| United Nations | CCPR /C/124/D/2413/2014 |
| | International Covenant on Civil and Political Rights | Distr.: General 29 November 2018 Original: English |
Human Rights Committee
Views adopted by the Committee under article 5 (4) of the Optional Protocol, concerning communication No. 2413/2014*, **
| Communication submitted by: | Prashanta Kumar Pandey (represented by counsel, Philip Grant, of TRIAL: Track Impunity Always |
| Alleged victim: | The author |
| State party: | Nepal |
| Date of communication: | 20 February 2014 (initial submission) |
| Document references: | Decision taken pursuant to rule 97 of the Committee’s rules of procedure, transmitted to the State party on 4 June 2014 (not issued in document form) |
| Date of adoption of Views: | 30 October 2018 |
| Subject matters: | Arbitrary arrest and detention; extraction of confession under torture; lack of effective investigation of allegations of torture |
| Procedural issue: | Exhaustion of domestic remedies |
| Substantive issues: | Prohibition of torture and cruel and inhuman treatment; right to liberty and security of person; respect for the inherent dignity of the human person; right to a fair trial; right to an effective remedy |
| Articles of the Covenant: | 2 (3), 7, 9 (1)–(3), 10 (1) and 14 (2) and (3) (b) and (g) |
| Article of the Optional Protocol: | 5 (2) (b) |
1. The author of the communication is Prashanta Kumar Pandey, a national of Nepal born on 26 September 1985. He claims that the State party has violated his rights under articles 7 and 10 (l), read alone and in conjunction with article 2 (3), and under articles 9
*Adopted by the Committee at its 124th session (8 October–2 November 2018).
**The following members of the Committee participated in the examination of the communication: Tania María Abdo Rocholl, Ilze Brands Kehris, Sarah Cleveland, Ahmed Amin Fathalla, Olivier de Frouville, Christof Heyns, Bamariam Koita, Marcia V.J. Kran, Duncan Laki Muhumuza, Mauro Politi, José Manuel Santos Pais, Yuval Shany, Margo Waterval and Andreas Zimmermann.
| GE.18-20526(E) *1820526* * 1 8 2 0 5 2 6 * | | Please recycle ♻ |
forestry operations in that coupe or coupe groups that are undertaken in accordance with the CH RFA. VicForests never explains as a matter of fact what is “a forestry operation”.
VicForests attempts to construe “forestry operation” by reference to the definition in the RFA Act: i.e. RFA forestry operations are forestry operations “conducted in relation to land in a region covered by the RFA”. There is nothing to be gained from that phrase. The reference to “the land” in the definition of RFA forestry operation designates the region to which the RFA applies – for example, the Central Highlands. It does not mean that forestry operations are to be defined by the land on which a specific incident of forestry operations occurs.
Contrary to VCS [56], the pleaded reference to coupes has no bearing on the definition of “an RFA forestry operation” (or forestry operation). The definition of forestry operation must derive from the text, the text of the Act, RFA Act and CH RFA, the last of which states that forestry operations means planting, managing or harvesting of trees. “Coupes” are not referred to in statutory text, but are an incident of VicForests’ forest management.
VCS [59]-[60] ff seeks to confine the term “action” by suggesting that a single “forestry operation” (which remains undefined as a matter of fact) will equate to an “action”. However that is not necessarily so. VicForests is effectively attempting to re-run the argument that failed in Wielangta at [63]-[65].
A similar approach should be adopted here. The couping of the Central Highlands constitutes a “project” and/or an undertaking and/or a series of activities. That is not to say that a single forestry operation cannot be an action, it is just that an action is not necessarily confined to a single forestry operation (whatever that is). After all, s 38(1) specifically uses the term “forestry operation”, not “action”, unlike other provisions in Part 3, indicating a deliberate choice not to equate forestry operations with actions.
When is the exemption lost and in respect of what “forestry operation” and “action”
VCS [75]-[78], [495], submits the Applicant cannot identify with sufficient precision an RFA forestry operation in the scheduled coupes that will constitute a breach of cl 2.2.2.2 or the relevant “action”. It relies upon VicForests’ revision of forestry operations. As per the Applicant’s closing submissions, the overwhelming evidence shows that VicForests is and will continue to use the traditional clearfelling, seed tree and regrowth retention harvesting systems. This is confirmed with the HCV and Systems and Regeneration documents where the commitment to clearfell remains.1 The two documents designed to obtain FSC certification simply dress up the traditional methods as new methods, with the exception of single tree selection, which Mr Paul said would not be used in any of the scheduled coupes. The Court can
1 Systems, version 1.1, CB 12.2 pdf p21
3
=-=-=
Without altering anything, print all of the data again.

- [Result of the task]:
| United Nations | CCPR /C/124/D/2413/2014 |
| | International Covenant on Civil and Political Rights | Distr.: General 29 November 2018 Original: English |
Human Rights Committee
Views adopted by the Committee under article 5 (4) of the Optional Protocol, concerning communication No. 2413/2014*, **
| Communication submitted by: | Prashanta Kumar Pandey (represented by counsel, Philip Grant, of TRIAL: Track Impunity Always |
| Alleged victim: | The author |
| State party: | Nepal |
| Date of communication: | 20 February 2014 (initial submission) |
| Document references: | Decision taken pursuant to rule 97 of the Committee’s rules of procedure, transmitted to the State party on 4 June 2014 (not issued in document form) |
| Date of adoption of Views: | 30 October 2018 |
| Subject matters: | Arbitrary arrest and detention; extraction of confession under torture; lack of effective investigation of allegations of torture |
| Procedural issue: | Exhaustion of domestic remedies |
| Substantive issues: | Prohibition of torture and cruel and inhuman treatment; right to liberty and security of person; respect for the inherent dignity of the human person; right to a fair trial; right to an effective remedy |
| Articles of the Covenant: | 2 (3), 7, 9 (1)–(3), 10 (1) and 14 (2) and (3) (b) and (g) |
| Article of the Optional Protocol: | 5 (2) (b) |
1. The author of the communication is Prashanta Kumar Pandey, a national of Nepal born on 26 September 1985. He claims that the State party has violated his rights under articles 7 and 10 (l), read alone and in conjunction with article 2 (3), and under articles 9
*Adopted by the Committee at its 124th session (8 October–2 November 2018).
**The following members of the Committee participated in the examination of the communication: Tania María Abdo Rocholl, Ilze Brands Kehris, Sarah Cleveland, Ahmed Amin Fathalla, Olivier de Frouville, Christof Heyns, Bamariam Koita, Marcia V.J. Kran, Duncan Laki Muhumuza, Mauro Politi, José Manuel Santos Pais, Yuval Shany, Margo Waterval and Andreas Zimmermann.
| GE.18-20526(E) *1820526* * 1 8 2 0 5 2 6 * | | Please recycle ♻ |
forestry operations in that coupe or coupe groups that are undertaken in accordance with the CH RFA. VicForests never explains as a matter of fact what is “a forestry operation”.
VicForests attempts to construe “forestry operation” by reference to the definition in the RFA Act: i.e. RFA forestry operations are forestry operations “conducted in relation to land in a region covered by the RFA”. There is nothing to be gained from that phrase. The reference to “the land” in the definition of RFA forestry operation designates the region to which the RFA applies – for example, the Central Highlands. It does not mean that forestry operations are to be defined by the land on which a specific incident of forestry operations occurs.
Contrary to VCS [56], the pleaded reference to coupes has no bearing on the definition of “an RFA forestry operation” (or forestry operation). The definition of forestry operation must derive from the text, the text of the Act, RFA Act and CH RFA, the last of which states that forestry operations means planting, managing or harvesting of trees. “Coupes” are not referred to in statutory text, but are an incident of VicForests’ forest management.
VCS [59]-[60] ff seeks to confine the term “action” by suggesting that a single “forestry operation” (which remains undefined as a matter of fact) will equate to an “action”. However that is not necessarily so. VicForests is effectively attempting to re-run the argument that failed in Wielangta at [63]-[65].
A similar approach should be adopted here. The couping of the Central Highlands constitutes a “project” and/or an undertaking and/or a series of activities. That is not to say that a single forestry operation cannot be an action, it is just that an action is not necessarily confined to a single forestry operation (whatever that is). After all, s 38(1) specifically uses the term “forestry operation”, not “action”, unlike other provisions in Part 3, indicating a deliberate choice not to equate forestry operations with actions.
When is the exemption lost and in respect of what “forestry operation” and “action”
VCS [75]-[78], [495], submits the Applicant cannot identify with sufficient precision an RFA forestry operation in the scheduled coupes that will constitute a breach of cl 2.2.2.2 or the relevant “action”. It relies upon VicForests’ revision of forestry operations. As per the Applicant’s closing submissions, the overwhelming evidence shows that VicForests is and will continue to use the traditional clearfelling, seed tree and regrowth retention harvesting systems. This is confirmed with the HCV and Systems and Regeneration documents where the commitment to clearfell remains.1 The two documents designed to obtain FSC certification simply dress up the traditional methods as new methods, with the exception of single tree selection, which Mr Paul said would not be used in any of the scheduled coupes. The Court can
1 Systems, version 1.1, CB 12.2 pdf p21
3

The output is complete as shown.